ENTRETIEN | 00h34 Un festival de théâtre pour lui seul: c'est le privilège d'Eric-Emmanuel Schmitt, cette semaine à Evian. Plus La tectonique des sentiments jouée à Paris et un nouveau recueil de nouvelles, La rêveuse d'Ostende.

TOUS AZIMUTS: Eric-Emmanuel Schmitt, joué dans le monde entier, explique son succès par sa façon de faire réfléchir en divertissant, répondant au besoin de spiritualité du public avec un certain optimisme.

JEAN-LOUIS KUFFER | 26 Février 2008 | 00h34

Eric-Emmanuel Schmitt est aujourd'hui l'un des meilleurs «vendeurs» de la scène littéraire française, taxé d'auteur francophone le plus lu dans le monde en 2003, et multipliant les succès par ses livres, traduits en plus de 30 langues, autant que par les représentations théâtrales et les films qui en sont tirés l'Académie française lui ayant décerné son Grand Prix de théâtre pour l'ensemble de son oeuvre. Limpidité de l'expression, primat de l'imaginaire et de l'émotion appliqués à des situations humaines universelles, optimisme existentiel sur fond de quête spirituelle: tels sont quelques-uns des atouts de l'auteur.





Des huit pièces données à Evian, pourriez-vous dégager un caractère commun?


Le fait que mes pièces soient jouées dans une cinquantaine de pays me permet d'évaluer ce qui en est apprécié: un mélange de divertissement et de réflexion. J'aime raconter des histoires qui aient un sens, avec des personnages que je ne juge pas. Je ne fais pas de théâtre à thèse même si je pose des questions. Dans Oscar ou la dame rose, j'ai abordé ainsi le tabou de la maladie mortelle de l'enfant, mais la pièce a touché les publics du monde entier par l'acceptation de la vie qu'elle illustre. Mon théâtre reste accessible à chacun, jouant sur la simplicité et le sérieux, si possible non affiché. Voltaire disait qu'une histoire drôle doit être courte, et je dirais qu'il en va de même d'une histoire sérieuse...

Comment l'idée de La tectonique des sentiments vous est-elle venue?



Par l'histoire de Madame de la Pommeraye, dans Jacques le fataliste de Diderot, qui entreprend de se venger. Or je voulais aller au-delà de la vengeance d'une femme: dans une sorte de parcours initiatique où elle découvrirait les impasses de la passion et de l'orgueil. J'ai personnellement une grande méfiance à l'égard de la passion, fondée sur l'expérience, et c'est ce que je voulais montrer: ce tumulte de gens qui aiment ou croient aimer, et se blessent en aimant mal.

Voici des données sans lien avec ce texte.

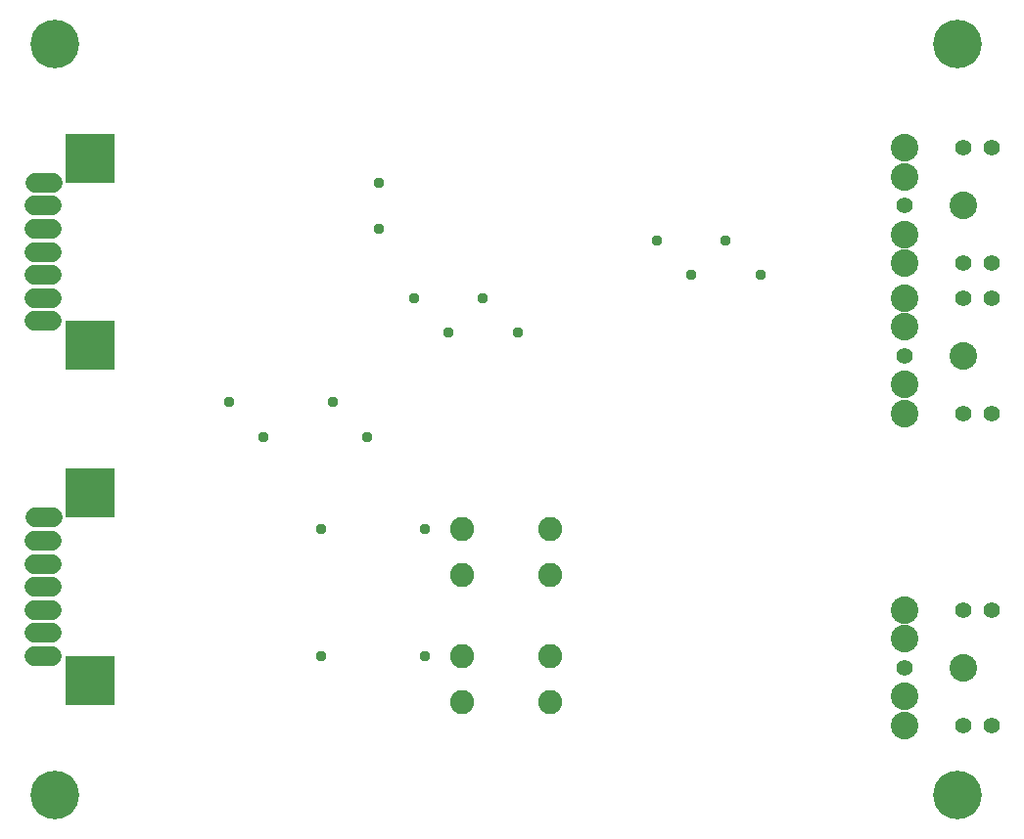
<source format=gbr>
G04 EAGLE Gerber RS-274X export*
G75*
%MOMM*%
%FSLAX34Y34*%
%LPD*%
%INSoldermask Bottom*%
%IPPOS*%
%AMOC8*
5,1,8,0,0,1.08239X$1,22.5*%
G01*
%ADD10C,4.203200*%
%ADD11C,2.082800*%
%ADD12C,2.387600*%
%ADD13C,1.403200*%
%ADD14C,1.711200*%
%ADD15R,4.219200X4.219200*%
%ADD16C,0.959600*%


D10*
X60000Y60000D03*
X840000Y60000D03*
X60000Y710000D03*
X840000Y710000D03*
D11*
X411900Y290000D03*
X488100Y290000D03*
X411900Y180000D03*
X488100Y180000D03*
X411900Y140000D03*
X488100Y140000D03*
X411900Y250000D03*
X488100Y250000D03*
D12*
X845000Y570000D03*
X795000Y545000D03*
X795000Y520000D03*
X795000Y595000D03*
X795000Y620000D03*
D13*
X845000Y520000D03*
X870000Y520000D03*
X870000Y620000D03*
X845000Y620000D03*
X795000Y570000D03*
D12*
X845000Y440000D03*
X795000Y415000D03*
X795000Y390000D03*
X795000Y465000D03*
X795000Y490000D03*
D13*
X845000Y390000D03*
X870000Y390000D03*
X870000Y490000D03*
X845000Y490000D03*
X795000Y440000D03*
D12*
X845000Y170000D03*
X795000Y145000D03*
X795000Y120000D03*
X795000Y195000D03*
X795000Y220000D03*
D13*
X845000Y120000D03*
X870000Y120000D03*
X870000Y220000D03*
X845000Y220000D03*
X795000Y170000D03*
D14*
X57000Y260000D02*
X41920Y260000D01*
X41920Y220000D02*
X57000Y220000D01*
X57000Y200000D02*
X41920Y200000D01*
X41920Y180000D02*
X57000Y180000D01*
X57000Y280000D02*
X41920Y280000D01*
X42920Y300000D02*
X58000Y300000D01*
X57000Y240000D02*
X41920Y240000D01*
D15*
X90000Y159000D03*
X90000Y321000D03*
D14*
X57000Y550000D02*
X41920Y550000D01*
X41920Y510000D02*
X57000Y510000D01*
X57000Y490000D02*
X41920Y490000D01*
X41920Y470000D02*
X57000Y470000D01*
X57000Y570000D02*
X41920Y570000D01*
X42920Y590000D02*
X58000Y590000D01*
X57000Y530000D02*
X41920Y530000D01*
D15*
X90000Y449000D03*
X90000Y611000D03*
D16*
X380000Y180000D03*
X290000Y180000D03*
X380000Y290000D03*
X290000Y290000D03*
X340000Y550000D03*
X340000Y590000D03*
X640000Y540000D03*
X610000Y510000D03*
X460000Y460000D03*
X400000Y460000D03*
X330000Y370000D03*
X240000Y370000D03*
X670000Y510000D03*
X580000Y540000D03*
X430000Y490000D03*
X370000Y490000D03*
X300000Y400000D03*
X210000Y400000D03*
M02*

</source>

Comment construisez-vous vos personnages?



Par empathie. Ce ne sont pas des marionnettes que je manipule, mais des individus que j'essaie de comprendre comme des clients de bistrots que j'écouterais parler de leur vie. Cela fait un peu «bateau» de dire qu'on est «l'écoute de ses personnages, mais c'est bel et bien comme ça que je vis, un peu comme une éponge à la Simenon, un auteur que j'aime pour sa façon de faire de la littérature qui se moque de la littérature. Le grand écrivain égyptien Naguib Mahfouz m'a dit un jour qu'il se nourrissait lui aussi de tout ce qu'il entendait dans les cafés et les rues du Caire: ce qu'on pourrait dire la voix de l'humanité.

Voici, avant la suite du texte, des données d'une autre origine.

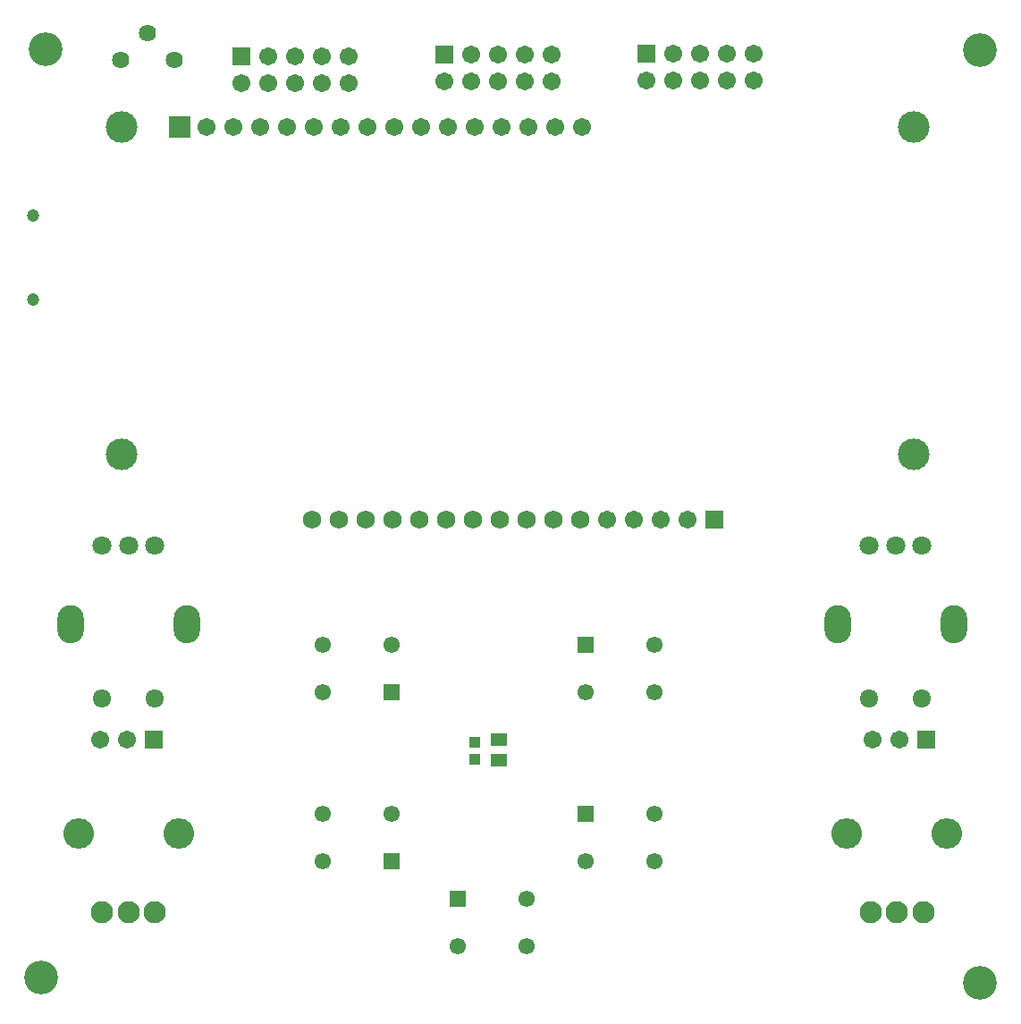
<source format=gts>
G04*
G04 #@! TF.GenerationSoftware,Altium Limited,Altium Designer,20.2.4 (192)*
G04*
G04 Layer_Color=8388736*
%FSLAX25Y25*%
%MOIN*%
G70*
G04*
G04 #@! TF.SameCoordinates,044C43E0-6038-46BE-8CBF-5B013F79F5C9*
G04*
G04*
G04 #@! TF.FilePolarity,Negative*
G04*
G01*
G75*
%ADD16R,0.03950X0.03950*%
%ADD17R,0.06312X0.04737*%
%ADD18C,0.06400*%
%ADD19R,0.06706X0.06706*%
%ADD20C,0.06706*%
%ADD21C,0.04737*%
%ADD22C,0.06800*%
%ADD23C,0.11824*%
%ADD24R,0.08200X0.08200*%
%ADD25O,0.09849X0.14179*%
%ADD26O,0.06699X0.07093*%
%ADD27O,0.07093X0.06699*%
%ADD28C,0.07093*%
%ADD29O,0.11424X0.11424*%
%ADD30C,0.08274*%
%ADD31R,0.06102X0.06102*%
%ADD32C,0.06102*%
%ADD33C,0.12611*%
D16*
X176000Y99850D02*
D03*
Y106150D02*
D03*
D17*
X185000Y99394D02*
D03*
Y107268D02*
D03*
D18*
X44000Y360500D02*
D03*
X54000Y370500D02*
D03*
X64000Y360500D02*
D03*
D19*
X89263Y361937D02*
D03*
X265500Y189000D02*
D03*
X344500Y107000D02*
D03*
X56500D02*
D03*
X164763Y362437D02*
D03*
X240263Y362937D02*
D03*
D20*
X89263Y351937D02*
D03*
X99263Y361937D02*
D03*
Y351937D02*
D03*
X109263Y361937D02*
D03*
Y351937D02*
D03*
X119263Y361937D02*
D03*
Y351937D02*
D03*
X129263Y361937D02*
D03*
Y351937D02*
D03*
X225500Y189000D02*
D03*
X235500D02*
D03*
X245500D02*
D03*
X255500D02*
D03*
X216016Y335524D02*
D03*
X206016D02*
D03*
X196016D02*
D03*
X186016D02*
D03*
X176016D02*
D03*
X166016D02*
D03*
X156016D02*
D03*
X146016D02*
D03*
X136016D02*
D03*
X126016D02*
D03*
X116016D02*
D03*
X106016D02*
D03*
X96016D02*
D03*
X86016D02*
D03*
X76016D02*
D03*
X324500Y107000D02*
D03*
X334500D02*
D03*
X36500D02*
D03*
X46500D02*
D03*
X164763Y352437D02*
D03*
X174763Y362437D02*
D03*
Y352437D02*
D03*
X184763Y362437D02*
D03*
Y352437D02*
D03*
X194763Y362437D02*
D03*
Y352437D02*
D03*
X204763Y362437D02*
D03*
Y352437D02*
D03*
X240263Y352937D02*
D03*
X250263Y362937D02*
D03*
Y352937D02*
D03*
X260263Y362937D02*
D03*
Y352937D02*
D03*
X270263Y362937D02*
D03*
Y352937D02*
D03*
X280263Y362937D02*
D03*
Y352937D02*
D03*
D21*
X11433Y271012D02*
D03*
X11443Y302508D02*
D03*
D22*
X115500Y189000D02*
D03*
X125500D02*
D03*
X135500D02*
D03*
X145500D02*
D03*
X155500D02*
D03*
X165500D02*
D03*
X175500D02*
D03*
X185500D02*
D03*
X195500D02*
D03*
X205500D02*
D03*
X215500D02*
D03*
D23*
X339638Y213476D02*
D03*
Y335524D02*
D03*
X44362Y213476D02*
D03*
Y335524D02*
D03*
D24*
X66016D02*
D03*
D25*
X311347Y150015D02*
D03*
X354654D02*
D03*
X25347D02*
D03*
X68654D02*
D03*
D26*
X323158Y122456D02*
D03*
X37158D02*
D03*
D27*
X342843D02*
D03*
X56843D02*
D03*
D28*
X323158Y179543D02*
D03*
X333000D02*
D03*
X342843D02*
D03*
X37158D02*
D03*
X47001D02*
D03*
X56843D02*
D03*
D29*
X352201Y72264D02*
D03*
X314799D02*
D03*
X65701D02*
D03*
X28300D02*
D03*
D30*
X343342Y42736D02*
D03*
X333500D02*
D03*
X323657D02*
D03*
X56842D02*
D03*
X47000D02*
D03*
X37157D02*
D03*
D31*
X169705Y47858D02*
D03*
X217426Y79358D02*
D03*
X145195Y61642D02*
D03*
X217426Y142358D02*
D03*
X145185Y124642D02*
D03*
D32*
X195295Y47858D02*
D03*
X169705Y30142D02*
D03*
X195295D02*
D03*
X243017Y79358D02*
D03*
X217426Y61642D02*
D03*
X243017D02*
D03*
X119605D02*
D03*
X145195Y79358D02*
D03*
X119605D02*
D03*
X243017Y142358D02*
D03*
X217426Y124642D02*
D03*
X243017D02*
D03*
X119595D02*
D03*
X145185Y142358D02*
D03*
X119595D02*
D03*
D33*
X14500Y18500D02*
D03*
X364500Y364000D02*
D03*
X16000Y364500D02*
D03*
X364500Y16500D02*
D03*
M02*

</source>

Tant dans La tectonique des sentiments que dans La rêveuse d'Ostende, vous réservez de beaux rôles à de vieilles dames...

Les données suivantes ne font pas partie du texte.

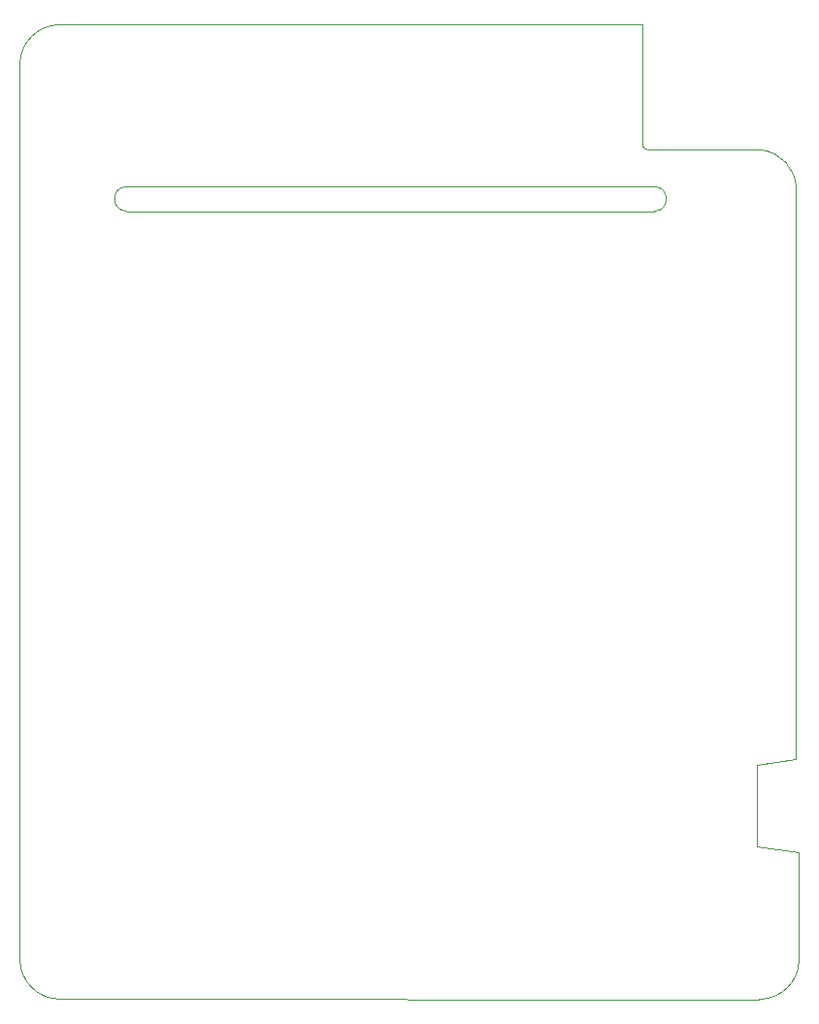
<source format=gbr>
%TF.GenerationSoftware,KiCad,Pcbnew,8.0.1*%
%TF.CreationDate,2024-06-10T14:17:39+05:30*%
%TF.ProjectId,GPIO HAT 1,4750494f-2048-4415-9420-312e6b696361,rev?*%
%TF.SameCoordinates,Original*%
%TF.FileFunction,Profile,NP*%
%FSLAX46Y46*%
G04 Gerber Fmt 4.6, Leading zero omitted, Abs format (unit mm)*
G04 Created by KiCad (PCBNEW 8.0.1) date 2024-06-10 14:17:39*
%MOMM*%
%LPD*%
G01*
G04 APERTURE LIST*
%TA.AperFunction,Profile*%
%ADD10C,0.050000*%
%TD*%
G04 APERTURE END LIST*
D10*
X86431200Y-76803900D02*
G75*
G02*
X86431200Y-74660500I0J1071700D01*
G01*
X141371400Y-125122800D02*
X141371400Y-132184000D01*
X80595050Y-145540990D02*
G75*
G02*
X77095010Y-142040990I-50J3499990D01*
G01*
X145079800Y-132742800D02*
X145084655Y-142055128D01*
X131897539Y-71452572D02*
G75*
G02*
X131420959Y-71090779I-27039J459172D01*
G01*
X80588890Y-60536850D02*
X131414600Y-60530600D01*
X132431200Y-74660400D02*
G75*
G02*
X132431200Y-76814000I0J-1076800D01*
G01*
X145084655Y-142055128D02*
G75*
G02*
X141603325Y-145554855I-3490555J-9172D01*
G01*
X141603325Y-145554886D02*
X80595050Y-145540990D01*
X141371400Y-125122800D02*
X144825800Y-124564000D01*
X144825800Y-124564000D02*
X144825800Y-74955400D01*
X141371400Y-132184000D02*
X145079800Y-132742800D01*
X141549200Y-71450201D02*
G75*
G02*
X144825799Y-74955400I-114300J-3390899D01*
G01*
X132431200Y-74660400D02*
X86431200Y-74660400D01*
X131420964Y-71090778D02*
X131414600Y-60530600D01*
X141549200Y-71450200D02*
X131897539Y-71452572D01*
X86431200Y-76803900D02*
X132431200Y-76813900D01*
X77088890Y-64036850D02*
G75*
G02*
X80588890Y-60536850I3500000J0D01*
G01*
X77095050Y-142040990D02*
X77088890Y-64036850D01*
M02*

</source>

C'est vrai que les vieilles personnes ont parfois beaucoup à nous apprendre, alors que la société actuelle tend à les oublier, et je suis très sensible au fait qu'elles sont souvent dépositaires d'un secret. Or cela aussi est un aspect que je déplore aujourd'hui qu'on n'en finisse pas de se confesser en public et de se livrer à tous les déballages, sans respect du vrai secret de chacun.